Exercise materials:
**********
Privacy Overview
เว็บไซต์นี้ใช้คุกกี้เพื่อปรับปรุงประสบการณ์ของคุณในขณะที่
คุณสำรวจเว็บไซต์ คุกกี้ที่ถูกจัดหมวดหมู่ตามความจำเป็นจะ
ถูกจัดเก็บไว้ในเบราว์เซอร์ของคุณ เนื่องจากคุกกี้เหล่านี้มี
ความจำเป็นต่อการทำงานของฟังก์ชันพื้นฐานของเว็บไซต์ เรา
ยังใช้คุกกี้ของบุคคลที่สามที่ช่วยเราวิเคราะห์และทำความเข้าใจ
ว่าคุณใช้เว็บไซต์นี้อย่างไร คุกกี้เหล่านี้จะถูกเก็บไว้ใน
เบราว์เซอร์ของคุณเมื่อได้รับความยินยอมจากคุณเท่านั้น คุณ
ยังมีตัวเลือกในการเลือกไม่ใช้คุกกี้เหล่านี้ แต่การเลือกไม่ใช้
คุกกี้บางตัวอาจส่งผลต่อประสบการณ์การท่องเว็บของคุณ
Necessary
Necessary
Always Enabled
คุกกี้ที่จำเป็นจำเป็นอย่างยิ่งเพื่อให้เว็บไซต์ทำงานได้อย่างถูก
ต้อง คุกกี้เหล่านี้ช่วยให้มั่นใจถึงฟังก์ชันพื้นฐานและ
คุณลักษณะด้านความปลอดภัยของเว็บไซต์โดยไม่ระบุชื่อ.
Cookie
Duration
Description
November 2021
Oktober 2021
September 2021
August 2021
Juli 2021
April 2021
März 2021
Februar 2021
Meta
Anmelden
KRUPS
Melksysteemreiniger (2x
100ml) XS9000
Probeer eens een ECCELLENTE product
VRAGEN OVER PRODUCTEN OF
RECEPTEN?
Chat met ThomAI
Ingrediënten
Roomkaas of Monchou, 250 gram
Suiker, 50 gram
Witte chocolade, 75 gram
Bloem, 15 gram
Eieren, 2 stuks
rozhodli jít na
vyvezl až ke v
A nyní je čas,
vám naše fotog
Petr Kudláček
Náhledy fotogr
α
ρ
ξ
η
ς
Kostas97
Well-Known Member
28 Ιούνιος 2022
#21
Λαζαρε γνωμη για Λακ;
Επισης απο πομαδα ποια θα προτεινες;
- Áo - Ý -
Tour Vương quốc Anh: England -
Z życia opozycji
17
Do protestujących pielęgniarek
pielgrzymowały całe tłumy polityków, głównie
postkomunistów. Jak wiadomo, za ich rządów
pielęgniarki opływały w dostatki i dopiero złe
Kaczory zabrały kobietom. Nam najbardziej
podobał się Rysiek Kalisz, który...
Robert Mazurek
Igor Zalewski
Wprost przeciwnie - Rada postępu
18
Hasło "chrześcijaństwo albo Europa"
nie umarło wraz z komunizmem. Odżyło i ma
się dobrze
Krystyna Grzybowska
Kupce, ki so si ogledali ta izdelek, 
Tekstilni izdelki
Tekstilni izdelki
**********
What is needed: Beginning with the first line, transcribe the complete listing exactly.

Problem solution:
Privacy Overview
เว็บไซต์นี้ใช้คุกกี้เพื่อปรับปรุงประสบการณ์ของคุณในขณะที่
คุณสำรวจเว็บไซต์ คุกกี้ที่ถูกจัดหมวดหมู่ตามความจำเป็นจะ
ถูกจัดเก็บไว้ในเบราว์เซอร์ของคุณ เนื่องจากคุกกี้เหล่านี้มี
ความจำเป็นต่อการทำงานของฟังก์ชันพื้นฐานของเว็บไซต์ เรา
ยังใช้คุกกี้ของบุคคลที่สามที่ช่วยเราวิเคราะห์และทำความเข้าใจ
ว่าคุณใช้เว็บไซต์นี้อย่างไร คุกกี้เหล่านี้จะถูกเก็บไว้ใน
เบราว์เซอร์ของคุณเมื่อได้รับความยินยอมจากคุณเท่านั้น คุณ
ยังมีตัวเลือกในการเลือกไม่ใช้คุกกี้เหล่านี้ แต่การเลือกไม่ใช้
คุกกี้บางตัวอาจส่งผลต่อประสบการณ์การท่องเว็บของคุณ
Necessary
Necessary
Always Enabled
คุกกี้ที่จำเป็นจำเป็นอย่างยิ่งเพื่อให้เว็บไซต์ทำงานได้อย่างถูก
ต้อง คุกกี้เหล่านี้ช่วยให้มั่นใจถึงฟังก์ชันพื้นฐานและ
คุณลักษณะด้านความปลอดภัยของเว็บไซต์โดยไม่ระบุชื่อ.
Cookie
Duration
Description
November 2021
Oktober 2021
September 2021
August 2021
Juli 2021
April 2021
März 2021
Februar 2021
Meta
Anmelden
KRUPS
Melksysteemreiniger (2x
100ml) XS9000
Probeer eens een ECCELLENTE product
VRAGEN OVER PRODUCTEN OF
RECEPTEN?
Chat met ThomAI
Ingrediënten
Roomkaas of Monchou, 250 gram
Suiker, 50 gram
Witte chocolade, 75 gram
Bloem, 15 gram
Eieren, 2 stuks
rozhodli jít na
vyvezl až ke v
A nyní je čas,
vám naše fotog
Petr Kudláček
Náhledy fotogr
α
ρ
ξ
η
ς
Kostas97
Well-Known Member
28 Ιούνιος 2022
#21
Λαζαρε γνωμη για Λακ;
Επισης απο πομαδα ποια θα προτεινες;
- Áo - Ý -
Tour Vương quốc Anh: England -
Z życia opozycji
17
Do protestujących pielęgniarek
pielgrzymowały całe tłumy polityków, głównie
postkomunistów. Jak wiadomo, za ich rządów
pielęgniarki opływały w dostatki i dopiero złe
Kaczory zabrały kobietom. Nam najbardziej
podobał się Rysiek Kalisz, który...
Robert Mazurek
Igor Zalewski
Wprost przeciwnie - Rada postępu
18
Hasło "chrześcijaństwo albo Europa"
nie umarło wraz z komunizmem. Odżyło i ma
się dobrze
Krystyna Grzybowska
Kupce, ki so si ogledali ta izdelek, 
Tekstilni izdelki
Tekstilni izdelki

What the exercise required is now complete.